Page extract:
In the Central Provinces, several Indians played the new political game. The Gokuldas family was an exceptional example of the establishment, expansion and consolidation of a commercial kingdom. As we have seen, they cooperated with the British in certain enterprises and institutions. Jabalpur became the second largest town in the province after only a century, primarily through the combined efforts: of the British and the prominent contribution of the Gokuldas family to the economic and public life of the town.

Rows:
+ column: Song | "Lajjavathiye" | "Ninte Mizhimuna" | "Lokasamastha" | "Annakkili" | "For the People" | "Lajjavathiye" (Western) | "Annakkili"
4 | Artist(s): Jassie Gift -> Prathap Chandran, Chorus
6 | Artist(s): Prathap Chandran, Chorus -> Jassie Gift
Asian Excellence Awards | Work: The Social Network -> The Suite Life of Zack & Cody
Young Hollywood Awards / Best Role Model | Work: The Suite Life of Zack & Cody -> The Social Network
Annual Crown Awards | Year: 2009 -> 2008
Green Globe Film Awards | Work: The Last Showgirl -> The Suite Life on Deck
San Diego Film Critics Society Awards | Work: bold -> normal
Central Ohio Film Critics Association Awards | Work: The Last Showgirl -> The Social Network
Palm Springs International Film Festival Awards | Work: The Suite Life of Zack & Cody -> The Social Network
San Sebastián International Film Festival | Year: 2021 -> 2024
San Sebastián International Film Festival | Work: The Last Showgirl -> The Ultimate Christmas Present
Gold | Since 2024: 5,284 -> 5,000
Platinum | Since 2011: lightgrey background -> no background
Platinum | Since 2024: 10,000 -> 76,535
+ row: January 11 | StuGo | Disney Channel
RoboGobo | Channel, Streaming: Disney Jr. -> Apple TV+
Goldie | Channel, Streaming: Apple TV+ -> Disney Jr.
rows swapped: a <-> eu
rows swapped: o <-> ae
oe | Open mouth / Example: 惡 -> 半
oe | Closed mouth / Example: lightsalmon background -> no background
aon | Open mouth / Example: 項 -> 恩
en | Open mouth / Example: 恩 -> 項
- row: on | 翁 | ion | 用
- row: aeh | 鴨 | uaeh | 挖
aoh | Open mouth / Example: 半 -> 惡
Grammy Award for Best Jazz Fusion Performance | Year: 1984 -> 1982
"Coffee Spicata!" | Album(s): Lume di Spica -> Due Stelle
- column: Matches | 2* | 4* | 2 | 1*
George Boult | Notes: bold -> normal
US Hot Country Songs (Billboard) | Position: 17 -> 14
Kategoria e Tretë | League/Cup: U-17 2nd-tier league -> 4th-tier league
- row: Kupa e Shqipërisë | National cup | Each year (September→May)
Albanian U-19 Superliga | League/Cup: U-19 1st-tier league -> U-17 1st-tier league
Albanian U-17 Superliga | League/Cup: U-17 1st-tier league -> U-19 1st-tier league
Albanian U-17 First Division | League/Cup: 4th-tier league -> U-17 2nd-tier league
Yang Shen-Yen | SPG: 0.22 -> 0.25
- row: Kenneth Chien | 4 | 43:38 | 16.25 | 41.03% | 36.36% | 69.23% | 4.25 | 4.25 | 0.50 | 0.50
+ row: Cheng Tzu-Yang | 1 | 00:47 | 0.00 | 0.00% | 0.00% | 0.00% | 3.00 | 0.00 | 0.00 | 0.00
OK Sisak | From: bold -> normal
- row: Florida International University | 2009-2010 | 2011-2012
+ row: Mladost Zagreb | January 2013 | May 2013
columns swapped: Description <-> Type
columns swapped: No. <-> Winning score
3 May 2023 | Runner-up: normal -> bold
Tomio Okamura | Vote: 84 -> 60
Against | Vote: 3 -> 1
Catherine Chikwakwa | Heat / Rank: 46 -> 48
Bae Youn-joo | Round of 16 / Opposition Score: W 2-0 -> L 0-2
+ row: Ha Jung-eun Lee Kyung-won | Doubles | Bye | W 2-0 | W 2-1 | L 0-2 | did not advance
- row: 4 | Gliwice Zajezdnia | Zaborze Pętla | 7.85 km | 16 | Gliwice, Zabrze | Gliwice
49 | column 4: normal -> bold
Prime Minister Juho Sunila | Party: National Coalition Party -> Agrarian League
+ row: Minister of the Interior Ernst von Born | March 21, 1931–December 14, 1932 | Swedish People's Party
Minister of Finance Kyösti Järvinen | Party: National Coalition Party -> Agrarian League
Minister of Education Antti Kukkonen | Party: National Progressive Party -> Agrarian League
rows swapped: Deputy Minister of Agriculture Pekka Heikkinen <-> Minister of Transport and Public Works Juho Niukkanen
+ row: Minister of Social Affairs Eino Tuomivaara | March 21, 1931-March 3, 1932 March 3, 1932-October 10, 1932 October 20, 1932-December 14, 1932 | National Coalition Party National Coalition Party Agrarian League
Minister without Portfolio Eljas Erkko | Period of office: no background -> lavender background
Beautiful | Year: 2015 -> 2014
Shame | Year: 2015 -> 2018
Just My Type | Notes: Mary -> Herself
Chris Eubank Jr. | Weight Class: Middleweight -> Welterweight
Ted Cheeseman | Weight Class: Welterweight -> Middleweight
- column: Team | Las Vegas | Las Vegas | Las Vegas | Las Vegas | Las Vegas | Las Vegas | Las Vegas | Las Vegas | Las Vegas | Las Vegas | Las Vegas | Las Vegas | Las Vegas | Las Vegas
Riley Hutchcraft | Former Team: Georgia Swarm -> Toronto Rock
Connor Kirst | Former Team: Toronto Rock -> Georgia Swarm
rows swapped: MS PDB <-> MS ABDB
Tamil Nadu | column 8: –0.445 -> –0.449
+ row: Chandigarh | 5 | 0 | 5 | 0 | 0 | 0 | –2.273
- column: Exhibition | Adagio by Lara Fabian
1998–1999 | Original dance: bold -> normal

Your objective:
In the passage about the Gokuldas family, reproduce the portion from "In the Central" up to and including "of the town.", substituting "city" for every occurrence of "town".

Output of the exercise:
In the Central Provinces, several Indians played the new political game. The Gokuldas family was an exceptional example of the establishment, expansion and consolidation of a commercial kingdom. As we have seen, they cooperated with the British in certain enterprises and institutions. Jabalpur became the second largest city in the province after only a century, primarily through the combined efforts: of the British and the prominent contribution of the Gokuldas family to the economic and public life of the city.